Les provinces envisagent une circulation plus libre de l’alcool
Pourra-t-on un jour commander du vin de la Colombie-Britannique en ligne ou traverser les frontières avec une importante cargaison de bière? Les ministres du Commerce ne semblent pas fermés à la possibilité. Simon Delattre
Les ministres du Commerce des provinces, des territoires et d’Ottawa étaient réunis vendredi à Dieppe pour faire le point sur l’Accord de libre-échange canadien. En vigueur depuis juillet, cette entente majeure a pour but d’éliminer les barrières commerciales entre provinces.
Le commerce de l’alcool a été exclu de cet accord, mais un groupe de travail sur les boissons alcoolisées doit remettre des recommandations d’ici juillet 2018. Aucune action concrète n’est ressortie des discussions de vendredi, mais les ministres ont appelé à plus de libre-échange dans ce secteur.
Selon Roger Melanson, ministre responsable du commerce, les provinces considèrent la possibilité de réduire les limites à l’importation d’alcool interprovinciale.

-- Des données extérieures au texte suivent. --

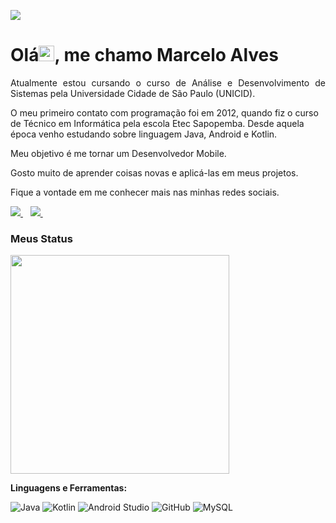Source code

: <p>
  <a href="#"><img src="https://badges.pufler.dev/visits/marceloalves95/marceloalves95"></a>
</p>

<h1 align = "justify"> Olá<img src="https://media.giphy.com/media/hvRJCLFzcasrR4ia7z/giphy.gif" width="25px">, me chamo Marcelo Alves</h1>
<p align = "justify">
Atualmente estou cursando o curso de Análise e Desenvolvimento de Sistemas pela Universidade Cidade de São Paulo (UNICID).

O meu primeiro contato com programação foi em 2012, quando fiz o curso de Técnico em Informática pela escola Etec Sapopemba. Desde aquela época venho estudando sobre linguagem Java, Android e Kotlin.

Meu objetivo é me tornar um Desenvolvedor Mobile.

Gosto muito de aprender coisas novas e aplicá-las em meus projetos.

Fique a vontade em me conhecer mais nas minhas redes sociais.

</p>

 <a href="https://www.linkedin.com/in/marceloalves95/">
    <img src="https://img.shields.io/badge/linkedin-%230077B5.svg?&style=for-the-badge&logo=linkedin&logoColor=white" />
  </a>&nbsp;&nbsp;
  
   <a href="https://instagram.com/marceloalves95">
    <img src="https://img.shields.io/badge/instagram-%23E4405F.svg?&style=for-the-badge&logo=instagram&logoColor=white" />        
  </a>&nbsp;&nbsp;
  
### Meus Status

<p align='left'>
  <a href="#"><img src="https://github-readme-stats.vercel.app/api?username=marceloalves95&show_icons=true&count_private=true&theme=dark" width="350"></a>
</p>

**Linguagens e Ferramentas:**  

![Java](https://img.shields.io/badge/-Java-orange?style=flat-square&logo=java)
![Kotlin](https://img.shields.io/badge/-Kotlin-yellow?style=flat-square&logo=kotlin)
![Android Studio](https://img.shields.io/badge/-AndroidStudio-green?style=flat-square&logo=android)
![GitHub](https://img.shields.io/badge/-GitHub-181717?style=flat-square&logo=github)
![MySQL](https://img.shields.io/badge/-MySQL-gray?style=flat-square&logo=mysql)


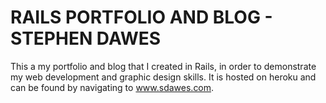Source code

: # RAILS PORTFOLIO AND BLOG - STEPHEN DAWES

This a my portfolio and blog that I created in Rails, in order to demonstrate my web development and graphic design skills. It is hosted on heroku and can be found by navigating to www.sdawes.com.
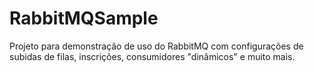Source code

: # RabbitMQSample
Projeto para demonstração de uso do RabbitMQ com configurações de subidas de filas, inscrições, consumidores "dinâmicos" e muito mais.
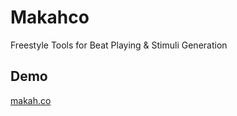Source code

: # Makahco

Freestyle Tools for Beat Playing & Stimuli Generation

## Demo

[makah.co](https://makah.co/)
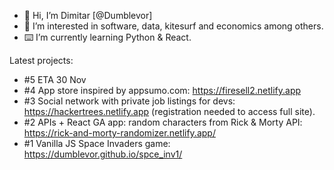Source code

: - 👋 Hi, I’m Dimitar [@Dumblevor]
- 🤔 I’m interested in software, data, kitesurf and economics among others. 
- ⌨️ I’m currently learning Python & React.

Latest projects:
- #5 ETA 30 Nov
- #4 App store inspired by appsumo.com: https://firesell2.netlify.app
- #3 Social network with private job listings for devs: https://hackertrees.netlify.app (registration needed to access full site).
- #2 APIs + React GA app: random characters from Rick & Morty API: https://rick-and-morty-randomizer.netlify.app/
- #1 Vanilla JS Space Invaders game: https://dumblevor.github.io/spce_inv1/

<!---
Dumblevor/Dumblevor is a ✨ special ✨ repository because its `README.md` (this file) appears on your GitHub profile.
You can click the Preview link to take a look at your changes.
--->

«Le comité examine si c’est possible de restreindre les limitations d’alcool que nous achetons dans une autre province pour amener chez nous, dit-il. Les consommateurs veulent avoir accès à plus de biens et de services et les entreprises veulent avoir accès à plus de marchés et d’opportunités.»

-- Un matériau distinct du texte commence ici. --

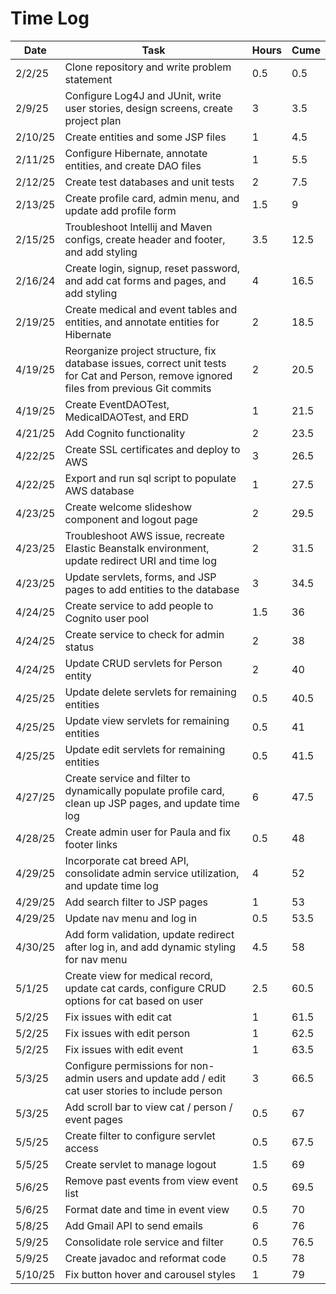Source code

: # Time Log

| Date    | Task                                                                                                                                     | Hours | Cume |
|---------|------------------------------------------------------------------------------------------------------------------------------------------|-------|------|
| 2/2/25  | Clone repository and write problem statement                                                                                             | 0.5   | 0.5  |
| 2/9/25  | Configure Log4J and JUnit, write user stories, design screens, create project plan                                                       | 3     | 3.5  |
| 2/10/25 | Create entities and some JSP files                                                                                                       | 1     | 4.5  |
| 2/11/25 | Configure Hibernate, annotate entities, and create DAO files                                                                             | 1     | 5.5  |
| 2/12/25 | Create test databases and unit tests                                                                                                     | 2     | 7.5  |
| 2/13/25 | Create profile card, admin menu, and update add profile form                                                                             | 1.5   | 9    |
| 2/15/25 | Troubleshoot Intellij and Maven configs, create header and footer, and add styling                                                       | 3.5   | 12.5 |
| 2/16/24 | Create login, signup, reset password, and add cat forms and pages, and add styling                                                       | 4     | 16.5 |
| 2/19/25 | Create medical and event tables and entities, and annotate entities for Hibernate                                                        | 2     | 18.5 |
| 4/19/25 | Reorganize project structure, fix database issues, correct unit tests for Cat and Person, remove ignored files from previous Git commits | 2     | 20.5 |
| 4/19/25 | Create EventDAOTest, MedicalDAOTest, and ERD                                                                                             | 1     | 21.5 |
| 4/21/25 | Add Cognito functionality                                                                                                                | 2     | 23.5 |
| 4/22/25 | Create SSL certificates and deploy to AWS                                                                                                | 3     | 26.5 |
| 4/22/25 | Export and run sql script to populate AWS database                                                                                       | 1     | 27.5 |
| 4/23/25 | Create welcome slideshow component and logout page                                                                                       | 2     | 29.5 |
| 4/23/25 | Troubleshoot AWS issue, recreate Elastic Beanstalk environment, update redirect URI and time log                                         | 2     | 31.5 |
| 4/23/25 | Update servlets, forms, and JSP pages to add entities to the database                                                                    | 3     | 34.5 |
| 4/24/25 | Create service to add people to Cognito user pool                                                                                        | 1.5   | 36   |
| 4/24/25 | Create service to check for admin status                                                                                                 | 2     | 38   |
| 4/24/25 | Update CRUD servlets for Person entity                                                                                                   | 2     | 40   |
| 4/25/25 | Update delete servlets for remaining entities                                                                                            | 0.5   | 40.5 |
| 4/25/25 | Update view servlets for remaining entities                                                                                              | 0.5   | 41   |
| 4/25/25 | Update edit servlets for remaining entities                                                                                              | 0.5   | 41.5 |
| 4/27/25 | Create service and filter to dynamically populate profile card, clean up JSP pages, and update time log                                  | 6     | 47.5 |
| 4/28/25 | Create admin user for Paula and fix footer links                                                                                         | 0.5   | 48   |
| 4/29/25 | Incorporate cat breed API, consolidate admin service utilization, and update time log                                                    | 4     | 52   |
| 4/29/25 | Add search filter to JSP pages                                                                                                           | 1     | 53   |
| 4/29/25 | Update nav menu and log in                                                                                                               | 0.5   | 53.5 |
| 4/30/25 | Add form validation, update redirect after log in, and add dynamic styling for nav menu                                                  | 4.5   | 58   |
| 5/1/25  | Create view for medical record, update cat cards, configure CRUD options for cat based on user                                           | 2.5   | 60.5 |
| 5/2/25  | Fix issues with edit cat                                                                                                                 | 1     | 61.5 |
| 5/2/25  | Fix issues with edit person                                                                                                              | 1     | 62.5 |
| 5/2/25  | Fix issues with edit event                                                                                                               | 1     | 63.5 |
| 5/3/25  | Configure permissions for non-admin users and update add / edit cat user stories to include person                                       | 3     | 66.5 |
| 5/3/25  | Add scroll bar to view cat / person / event pages                                                                                        | 0.5   | 67   |
| 5/5/25  | Create filter to configure servlet access                                                                                                | 0.5   | 67.5 |
| 5/5/25  | Create servlet to manage logout                                                                                                          | 1.5   | 69   |
| 5/6/25  | Remove past events from view event list                                                                                                  | 0.5   | 69.5 |
| 5/6/25  | Format date and time in event view                                                                                                       | 0.5   | 70   |
| 5/8/25  | Add Gmail API to send emails                                                                                                             | 6     | 76   |
| 5/9/25  | Consolidate role service and filter                                                                                                      | 0.5   | 76.5 |
| 5/9/25  | Create javadoc and reformat code                                                                                                         | 0.5   | 78   |
| 5/10/25 | Fix button hover and carousel styles                                                                                                     | 1     | 79   |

Au Nouveau-Brunswick, une loi de 1928 limite la quantité d’alcool qui peut être importée au Nouveau-Brunswick à une seule bouteille de vin ou de spiritueux, ou à 18 bouteilles de bière.
Ces restrictions sont au coeur de l’affaire Gérard Comeau. La Cour suprême du Canada devra se pencher sur la constitutionnalité de la loi provinciale le mois prochain.
«La décision aura probablement un impact sur la situation, mais je ne peux pas en dire plus», commente le ministre Melanson.
Lors de la rencontre, les ministres se sont également penchés sur les façons de permettre l’achat d’alcool en ligne d’un bout à l’autre du Canada.
«Nous savons que dans le monde d’aujourd’hui, les gens se procurent des biens et des services sur internet, souligne Roger Melanson. Le comité a étudié comment nous pouvons aller vers le cybercommerce et faciliter l’accès au marché pour la communauté d’affaires.»
Le gouvernement ontarien a proposé la création d’une plateforme en ligne qui permettrait un accès complet aux produits de partout au pays.
Actuellement, chaque province a son système de taxation et des frais s’imposent aux producteurs qui désirent se lancer dans d’autres juridictions.
«Le défi est que ces taxes rendent les produits moins compétitifs. C’est compliqué parce que ça implique des revenus pour les provinces et les territoires. On en discute, mais on ne peut pas garantir qu’on arrivera avec une solution», admet Brad Duguid.
«Nous avons fait plus de progrès que jamais auparavant sur ces questions. Nous avons l’opportunité de ne pas faire les mêmes erreurs que les Pères de la Confédération ont pu faire», ajoute-t-il.
Certains gouvernements restent réticents à l’idée de fragiliser un monopole de vente qui rapporte plusieurs millions de dollars chaque année.
Lors du procès de Gérard Comeau en Cour provinciale, un haut dirigeant d’Alcool Nouveau-Brunswick avait expliqué que l’abolition des limites à l’importation d’alcool entraînerait des conséquences dévastatrices sur les revenus de la société de la Couronne.
Roger Melanson explique que des études sont en cours pour évaluer les conséquences d’une réduction des barrières actuelles sur les finances de la province.
«Tous les provinces et territoires ont besoin des revenus générés par les ventes d’alcool, on ne le cache pas. Ceci dit, on veut aussi voir un meilleur accès et plus de libre échange entre les provinces. Il faut voir si on peut trouver un équilibre.»
«Nous allons encourager les juridictions à avoir un regard ouvert là-dessus, note le ministre du Développement économique de l’Ontario, Brad Duguid. L’accès en ligne est la façon la plus facile de s’assurer que les consommateurs puissent obtenir le produit de n’importe quelle province.»